Он часто вглядывался в лицо Ганночки, стараясь прочитать на нем какие-либо затаенные ее мысли, но Ганночка всегда была весела и спокойно, без малейших признаков смущения, выдерживала пристальные взгляды отца. Ведь ей и в самом деле нечего было смущаться; она-то знала, что ничего дурного с нею не произошло и что она ни в чем не провинилась пред родителем.

Именно это и прочел Семен Федорович на лице дочери, но все-таки тревога не оставила его. Его немало смущало то обстоятельство, что старый Сергей всегда потуплялся, когда ему приходилось говорить со своим господином. Иногда он даже бледнел. Старая мамка тоже выдавала свое смущение. И все это убеждало старого Грушецкого, что с его дочерью в пути произошло нечто такое, что эти люди хотели скрыть от него. В конце концов он решил произвести опрос и, начав с Сергея, узнал, что произошло в доме Агадар-Ковранского.
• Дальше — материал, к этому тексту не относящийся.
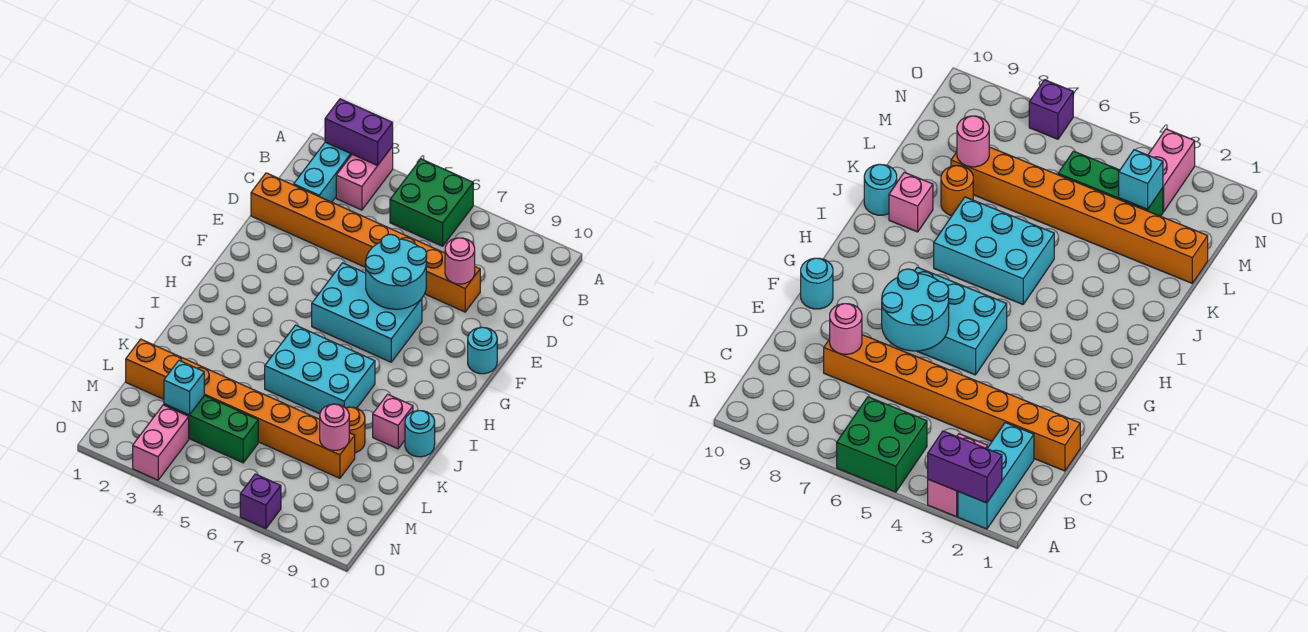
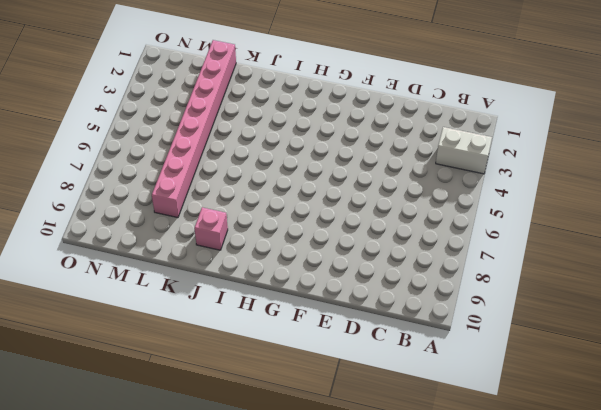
white brick A3:B3 level 1 -> pink brick A3:B3 level 1
pink brick L1:L8 level 1 -> orange brick L1:L8 level 1
none -> cyan brick A2:C2 level 1
none -> green brick A5:B6 level 1
none -> orange brick D1:D8 level 1

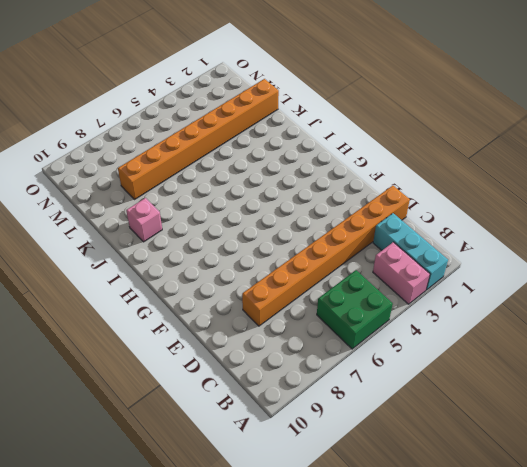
none -> cyan brick F5:G7 level 1
none -> cyan round brick F10 level 1
none -> cyan brick I5:J7 level 1

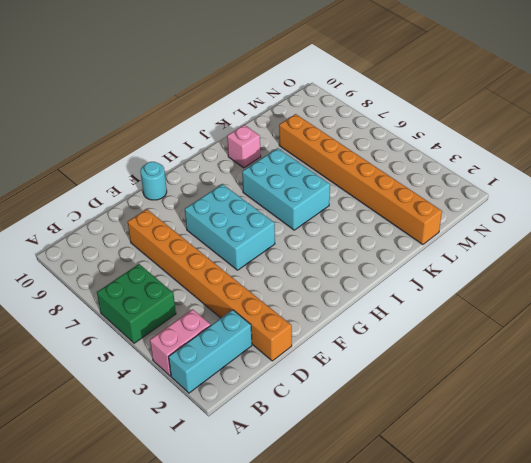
none -> cyan round brick J10 level 1
none -> orange round brick K8 level 1
none -> green brick M3:M5 level 1

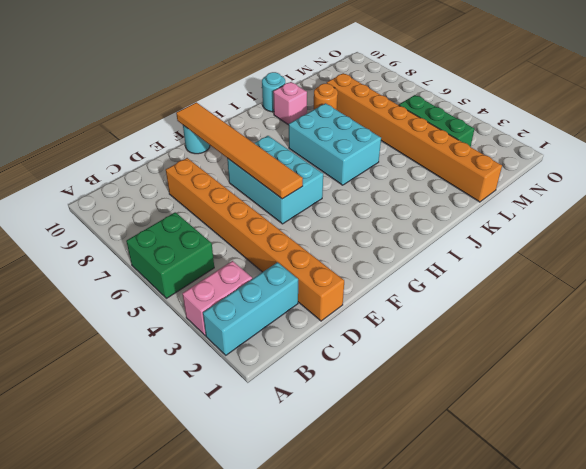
orange tile F5:F10 level 2 -> cyan round brick E6:F7 level 2
none -> pink brick N3:O3 level 1
none -> purple brick O7 level 1
none -> purple brick A2:A3 level 2

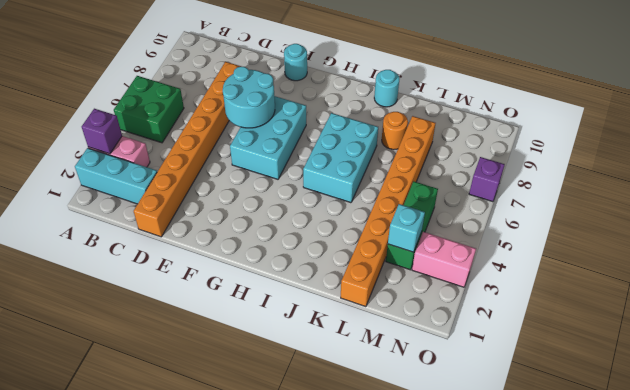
purple brick A3 level 2 -> purple brick A2:A3 level 2
none -> pink brick J9 level 1
none -> pink round brick D8 level 2
none -> pink round brick L8 level 2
Сергей ни в чем не потаился, сказал и о том, как ходила к ворожее боярышня, и как он с Федюнькой, опасаясь, чтобы не случилось какой-либо беды, пробирался по разным переходам в подземный погреб, дабы оберечь боярышню. Он сообщил Семену Федоровичу и о том, что старая мамка заснула непробудным сном и, конечно, указал, что такой сон старушки явился следствием подсыпанного ей в питье или еду снотворного зелья. После с подробностями, но совершенно правдиво, рассказал он и то, что случилось в проезжем селе.

Чистосердечный рассказ преданного холопа успокоил Грушецкого.

"Ну, что ж, – подумал он, – ежели Ганночка гадать ходила, так это пустое, на то и молодость… Ну, слава Богу, вижу теперь, что зла не вышло; Господь отнес. Кто знает, что случилось бы, если бы этот князь дома оставался? Нужно бы Серегу батогами наказать за то, что он завез дочку в такую трущобу… Ну, да Бог с ним! Ежели худа не вышло, так чего с него и спрашивать?".

Он успокоился, но все-таки продолжал наблюдать за дочерью.

После того как прошло порядочно времени, и девушка окончательно пообжилась в новом доме родителя, с нею, как заметил Грушецкий, действительно стало твориться нечто особенное. То она вдруг становилась возбужденно весела, то вдруг на нее словно грусть беспричинная ложилась, и не раз Семен Федорович замечал на ее глазах слезинки.

– Что, Агашенька, – спросил он ее однажды, стараясь быть шутливым, – скажи-ка, милая, какая грусть у тебя на сердце лежит? Примечаю я, будто сама ты не своя.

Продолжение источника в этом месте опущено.